The seminar was part of a month long series throughout February about the different relationships individuals have – with themselves, with others and with food – and how those relationships impact people’s lives. Both Glanton and Caba emphasized that building awareness and increasing knowledge were key goals of the most recent event.

“The right foods can be advocates for us. They’re going to protect us. And there are foods that are going to be against us,” Caba explained. “I want people to learn the mechanisms of how those foods fight for us and to understand how easy and doable it is, just having a ratio where healthier foods are higher.”

“You can make small choices that may have a big impact on your overall health,” Glanton added.

The annual Life University Nutrition Fair will take place in March to coincide with the Academy of Nutrition and Dietetics’ National Nutrition Month. With the theme “Personalize Your Plate,” the Nutrition Fair will be fully online for the first time ever, due to current physical distancing limitations on campus.

“Being informed is important. We may think we’re buying something healthy, and it’s really not,” Caba said. “I would like students to feel inspired and encouraged to be healthy and to make sure they have their wellbeing as a top priority.”

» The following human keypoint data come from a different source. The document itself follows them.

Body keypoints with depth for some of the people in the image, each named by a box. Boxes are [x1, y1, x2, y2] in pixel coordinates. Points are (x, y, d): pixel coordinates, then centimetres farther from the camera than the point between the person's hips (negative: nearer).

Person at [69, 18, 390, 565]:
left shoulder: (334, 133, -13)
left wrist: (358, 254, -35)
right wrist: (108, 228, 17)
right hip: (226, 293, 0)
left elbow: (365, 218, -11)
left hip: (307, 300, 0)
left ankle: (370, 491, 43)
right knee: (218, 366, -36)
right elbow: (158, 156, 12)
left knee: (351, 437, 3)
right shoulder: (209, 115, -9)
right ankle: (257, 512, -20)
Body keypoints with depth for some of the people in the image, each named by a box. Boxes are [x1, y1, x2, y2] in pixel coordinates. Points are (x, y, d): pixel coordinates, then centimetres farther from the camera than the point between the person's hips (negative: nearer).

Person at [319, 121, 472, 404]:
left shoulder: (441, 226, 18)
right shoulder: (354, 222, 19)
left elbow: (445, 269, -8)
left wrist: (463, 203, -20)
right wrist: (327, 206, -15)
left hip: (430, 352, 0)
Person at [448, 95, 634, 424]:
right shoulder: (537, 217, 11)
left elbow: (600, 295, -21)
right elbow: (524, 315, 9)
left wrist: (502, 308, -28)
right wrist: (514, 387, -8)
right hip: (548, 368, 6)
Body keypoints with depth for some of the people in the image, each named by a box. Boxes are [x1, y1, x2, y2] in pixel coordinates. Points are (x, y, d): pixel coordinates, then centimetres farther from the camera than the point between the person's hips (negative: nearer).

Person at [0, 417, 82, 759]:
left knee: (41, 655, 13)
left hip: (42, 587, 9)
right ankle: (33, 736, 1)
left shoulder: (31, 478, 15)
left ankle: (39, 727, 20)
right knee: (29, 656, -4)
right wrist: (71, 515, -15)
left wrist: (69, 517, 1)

The Department of Campus Recreation and Wellness is also planning programs that will focus on nutrition, overall health and other wellness strategies. A series of cooking demonstrations during the month of March will explore specific dishes from around the world along with their cultural context.

While attendance is currently limited to LIFE students, faculty and staff, Glanton said she hopes to be able to invite the public to participate in the future. She also encouraged members of the LIFE community to partner with the department with ideas for additional programs and opportunities to lead.

Life University strives to empower its students to succeed both professionally and personally. LIFE advances a leading-edge approach to higher education while also remaining true to the University’s philosophical commitment to produce informed leaders who exemplify humanistic values in their professions. To achieve this goal, LIFE recognizes and demonstrates its dedication through three official Life University Values: Lasting Purpose, Vitalism and Integrity.

LIFE’s 110-acre campus in Marietta, Georgia, just northwest of Atlanta, is home to more than 2,700 undergraduate, graduate and professional students who come from all 50 United States and more than 45 countries.